Roma, 30 mag. (askanews) – Il calo dei consumi delle carni bianche colpisce soprattutto il tacchino, che paga anche un dazio pesante sul fronte dei costi di produzione e di due anni di ridotta produzione a causa dell’epidemia aviaria. Sebbene il Veneto rimanga leader a livello nazionale per la carne del volatile, riuscendo a coprire la metà del totale prodotto, gli allevamenti regionali sono in calo: da 422 sono scesi a 392, gran parte dei quali in provincia di Verona (il 68%).
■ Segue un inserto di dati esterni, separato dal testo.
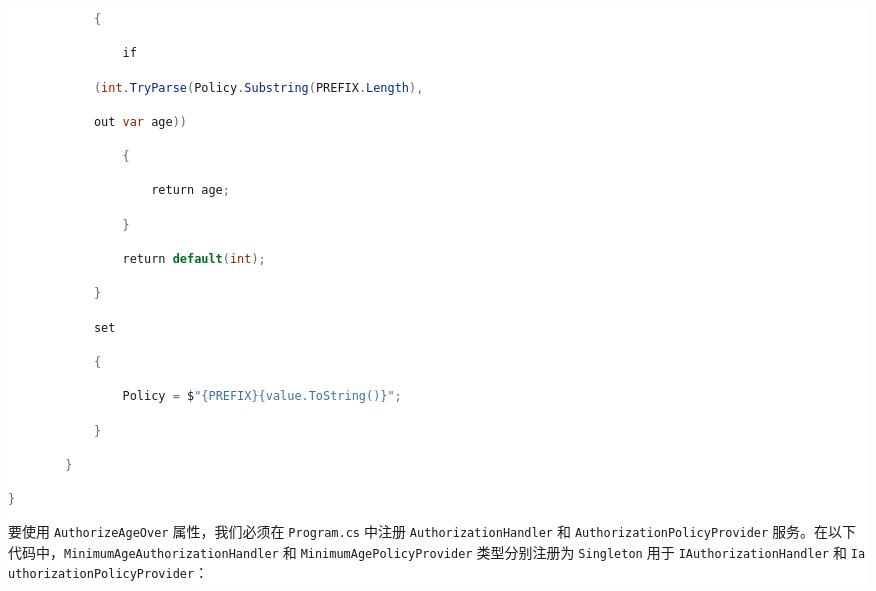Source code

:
 ```cs
            {
```

```cs
                if 
```

```cs
            (int.TryParse(Policy.Substring(PREFIX.Length), 
```

```cs
            out var age))
```

```cs
                {
```

```cs
                    return age;
```

```cs
                }
```

```cs
                return default(int);
```

```cs
            }
```

```cs
            set
```

```cs
            {
```

```cs
                Policy = $"{PREFIX}{value.ToString()}";
```

```cs
            }
```

```cs
        }
```

```cs
}
```

要使用 `AuthorizeAgeOver` 属性，我们必须在 `Program.cs` 中注册 `AuthorizationHandler` 和 `AuthorizationPolicyProvider` 服务。在以下代码中，`MinimumAgeAuthorizationHandler` 和 `MinimumAgePolicyProvider` 类型分别注册为 `Singleton` 用于 `IAuthorizationHandler` 和 `IauthorizationPolicyProvider`：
“Dopo anni di influenza aviaria, che ha colpito fortemente nel 2021 ed è continuata negli anni successivi, con parecchi focolai rilevati, le aziende sono ancora in forte difficoltà, in quanto hanno lavorato al 50% delle loro possibilità – sottolinea Diego Zoccante, vicepresidente della sezione di prodotto di Confagricoltura Veneto e presidente di quella veronese, oltre che presidente dell’Ava, Associazione veneta avicoltori – Anche i consumi sono in calo, almeno del 10%, mentre i prezzi pagati ai produttori restano invariati nonostante i rincari scattati nella grande distribuzione”.
Il risultato è un minor utile per i produttori, che devono far fronte a continui costi per gli adeguamenti delle strutture. Il decreto sulle misure di biosicurezza negli allevamenti avicoli, che entrerà in vigore il primo luglio, prevede infatti spazi adibiti per le pulcinaie in tutti i capannoni. Questo significa non solo costi più alti dal punto di vista strutturale, ma anche per la gestione, a cominciare dal riscaldamento. Un controsenso, peraltro, in questa fase di transizione ecologica, in cui si va verso un utilizzo minore di combustibili”.
Per quanto riguarda l’aviaria il periodo è tranquillo: il costante monitoraggio negli allevamenti e nei selvatici ha portato ad un rischio molto basso di diffusione del virus. La preoccupazione è alta, invece, anche per le regole restrittive approvate dall’Ue in materia di emissioni industriali, che ha incluso gli allevamenti di suini e avicoli.